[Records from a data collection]
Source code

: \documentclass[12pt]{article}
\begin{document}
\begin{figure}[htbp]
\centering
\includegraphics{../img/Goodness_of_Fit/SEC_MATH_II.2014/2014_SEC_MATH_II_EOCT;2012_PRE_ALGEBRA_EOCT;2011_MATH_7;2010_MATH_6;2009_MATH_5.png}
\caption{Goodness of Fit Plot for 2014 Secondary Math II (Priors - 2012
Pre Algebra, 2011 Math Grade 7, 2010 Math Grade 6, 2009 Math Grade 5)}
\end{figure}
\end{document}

### Directions for this task
Restate each entry exactly, skipping none.

### Answer to the exercise
Source code

: \documentclass[12pt]{article}
\begin{document}
\begin{figure}[htbp]
\centering
\includegraphics{../img/Goodness_of_Fit/SEC_MATH_II.2014/2014_SEC_MATH_II_EOCT;2012_PRE_ALGEBRA_EOCT;2011_MATH_7;2010_MATH_6;2009_MATH_5.png}
\caption{Goodness of Fit Plot for 2014 Secondary Math II (Priors - 2012
Pre Algebra, 2011 Math Grade 7, 2010 Math Grade 6, 2009 Math Grade 5)}
\end{figure}
\end{document}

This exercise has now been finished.